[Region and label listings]
◆ ◆ ◆ ◆

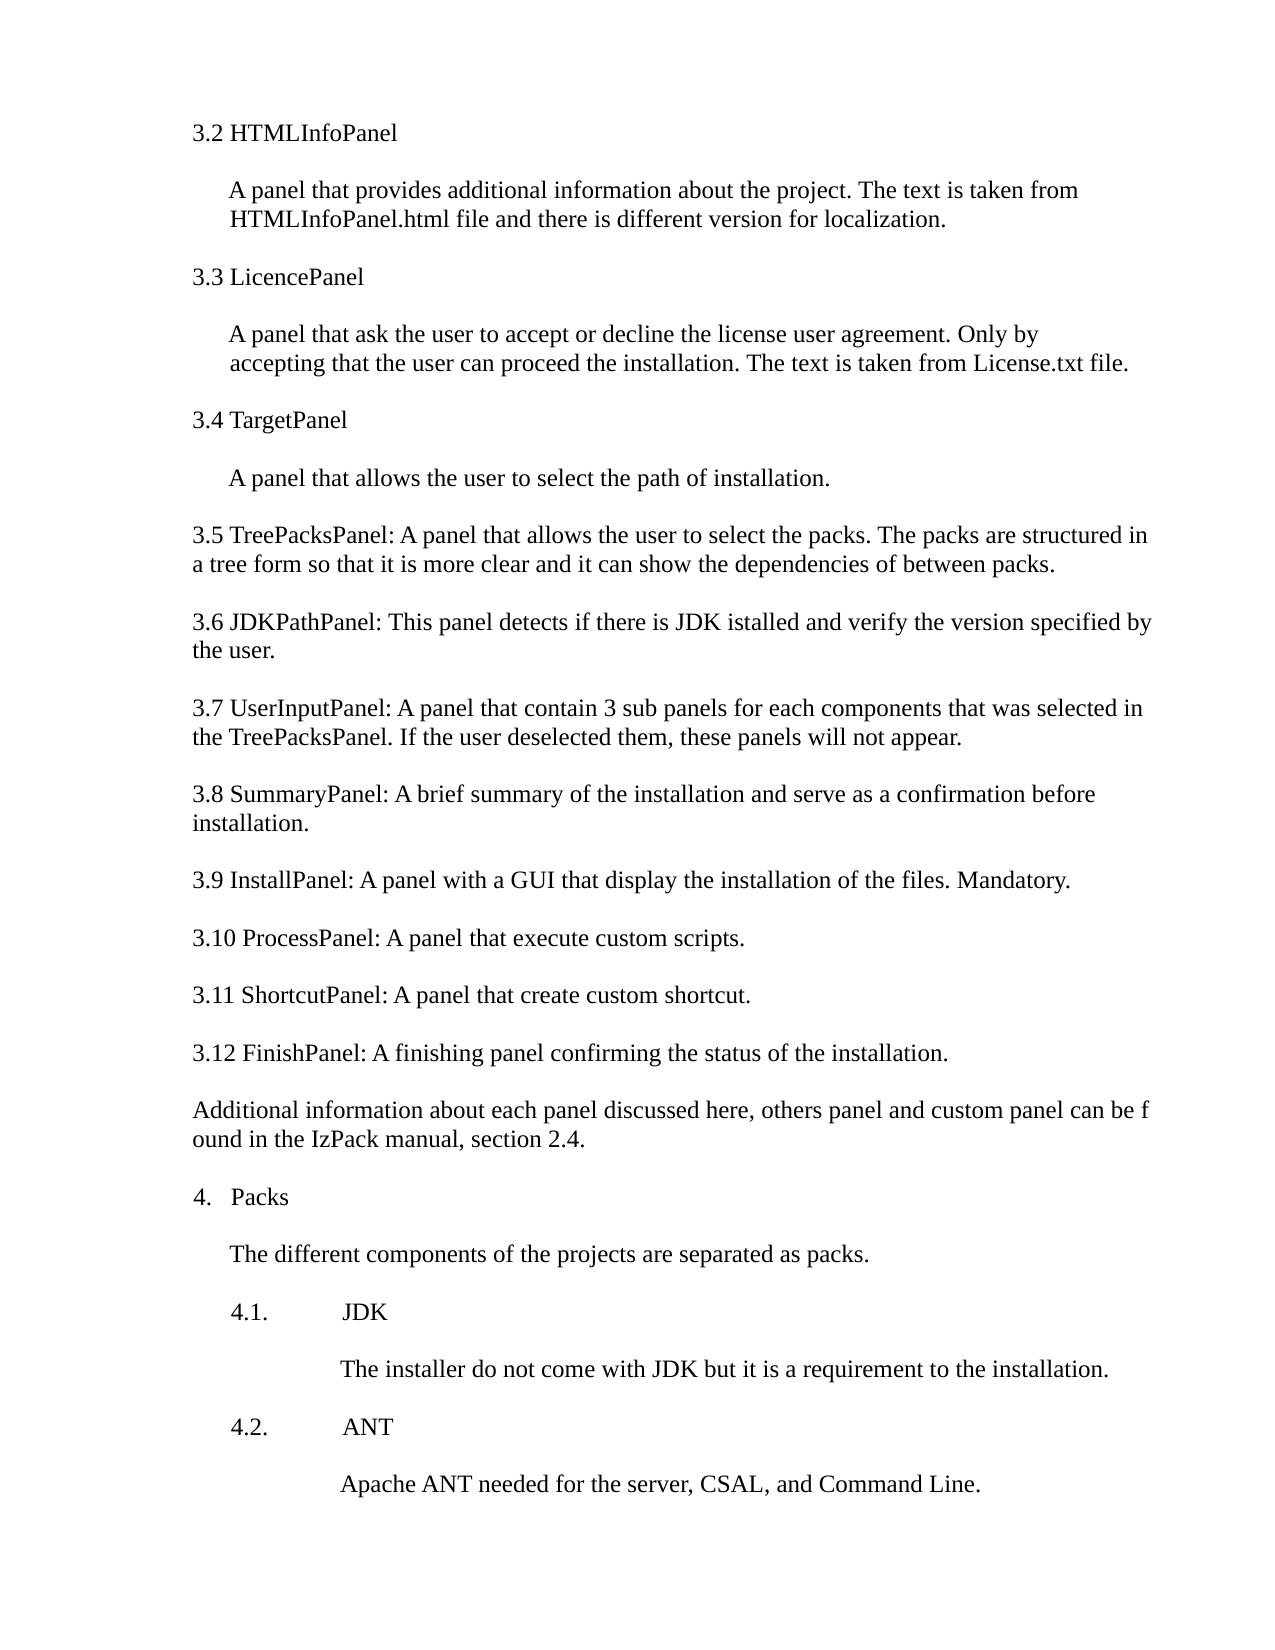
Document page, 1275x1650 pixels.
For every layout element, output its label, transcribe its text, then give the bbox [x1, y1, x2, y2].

text 3.3 LicencePanel [118, 262, 1157, 291]
list JDK [231, 1297, 1157, 1326]
text 3.12 FinishPanel: A finishing panel confirming the status of the installation. [118, 1038, 1157, 1067]
text Apache ANT needed for the server, CSAL, and Command Line. [118, 1469, 1157, 1498]
list A panel that provides additional information about the project. The text is taken from HTMLInfoPanel.html file and there is different version for localization. [118, 176, 1157, 233]
text A panel that allows the user to select the path of installation. [118, 463, 1157, 492]
text 3.11 ShortcutPanel: A panel that create custom shortcut. [118, 981, 1157, 1009]
text 3.8 SummaryPanel: A brief summary of the installation and serve as a confirmation before installation. [118, 779, 1157, 837]
text A panel that ask the user to accept or decline the license user agreement. Only by accepting that the user can proceed the installation. The text is taken from License.txt file. [118, 319, 1157, 377]
text 3.6 JDKPathPanel: This panel detects if there is JDK istalled and verify the version specified by the user. [118, 607, 1157, 664]
list Packs [193, 1182, 1157, 1211]
text The different components of the projects are separated as packs. [118, 1239, 1157, 1268]
text Additional information about each panel discussed here, others panel and custom panel can be f ound in the IzPack manual, section 2.4. [118, 1096, 1157, 1153]
list 3.2 HTMLInfoPanel [118, 118, 1157, 147]
text 3.9 InstallPanel: A panel with a GUI that display the installation of the files. Mandatory. [118, 866, 1157, 894]
list ANT [231, 1412, 1157, 1441]
text 3.7 UserInputPanel: A panel that contain 3 sub panels for each components that was selected in the TreePacksPanel. If the user deselected them, these panels will not appear. [118, 693, 1157, 751]
text 3.4 TargetPanel [118, 406, 1157, 434]
text The installer do not come with JDK but it is a requirement to the installation. [118, 1354, 1157, 1383]
text 3.10 ProcessPanel: A panel that execute custom scripts. [118, 923, 1157, 952]
text 3.5 TreePacksPanel: A panel that allows the user to select the packs. The packs are structured in a tree form so that it is more clear and it can show the dependencies of between packs. [118, 521, 1157, 578]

◆ ◆ ◆ ◆

## Stated task
Repeat the records above line for line, without any changes. Leave out the pictures.

## Solution to the exercise
Document page, 1275x1650 pixels.
For every layout element, output its label, transcribe its text, then give the bbox [x1, y1, x2, y2].

text 3.3 LicencePanel [118, 262, 1157, 291]
list JDK [231, 1297, 1157, 1326]
text 3.12 FinishPanel: A finishing panel confirming the status of the installation. [118, 1038, 1157, 1067]
text Apache ANT needed for the server, CSAL, and Command Line. [118, 1469, 1157, 1498]
list A panel that provides additional information about the project. The text is taken from HTMLInfoPanel.html file and there is different version for localization. [118, 176, 1157, 233]
text A panel that allows the user to select the path of installation. [118, 463, 1157, 492]
text 3.11 ShortcutPanel: A panel that create custom shortcut. [118, 981, 1157, 1009]
text 3.8 SummaryPanel: A brief summary of the installation and serve as a confirmation before installation. [118, 779, 1157, 837]
text A panel that ask the user to accept or decline the license user agreement. Only by accepting that the user can proceed the installation. The text is taken from License.txt file. [118, 319, 1157, 377]
text 3.6 JDKPathPanel: This panel detects if there is JDK istalled and verify the version specified by the user. [118, 607, 1157, 664]
list Packs [193, 1182, 1157, 1211]
text The different components of the projects are separated as packs. [118, 1239, 1157, 1268]
text Additional information about each panel discussed here, others panel and custom panel can be f ound in the IzPack manual, section 2.4. [118, 1096, 1157, 1153]
list 3.2 HTMLInfoPanel [118, 118, 1157, 147]
text 3.9 InstallPanel: A panel with a GUI that display the installation of the files. Mandatory. [118, 866, 1157, 894]
list ANT [231, 1412, 1157, 1441]
text 3.7 UserInputPanel: A panel that contain 3 sub panels for each components that was selected in the TreePacksPanel. If the user deselected them, these panels will not appear. [118, 693, 1157, 751]
text 3.4 TargetPanel [118, 406, 1157, 434]
text The installer do not come with JDK but it is a requirement to the installation. [118, 1354, 1157, 1383]
text 3.10 ProcessPanel: A panel that execute custom scripts. [118, 923, 1157, 952]
text 3.5 TreePacksPanel: A panel that allows the user to select the packs. The packs are structured in a tree form so that it is more clear and it can show the dependencies of between packs. [118, 521, 1157, 578]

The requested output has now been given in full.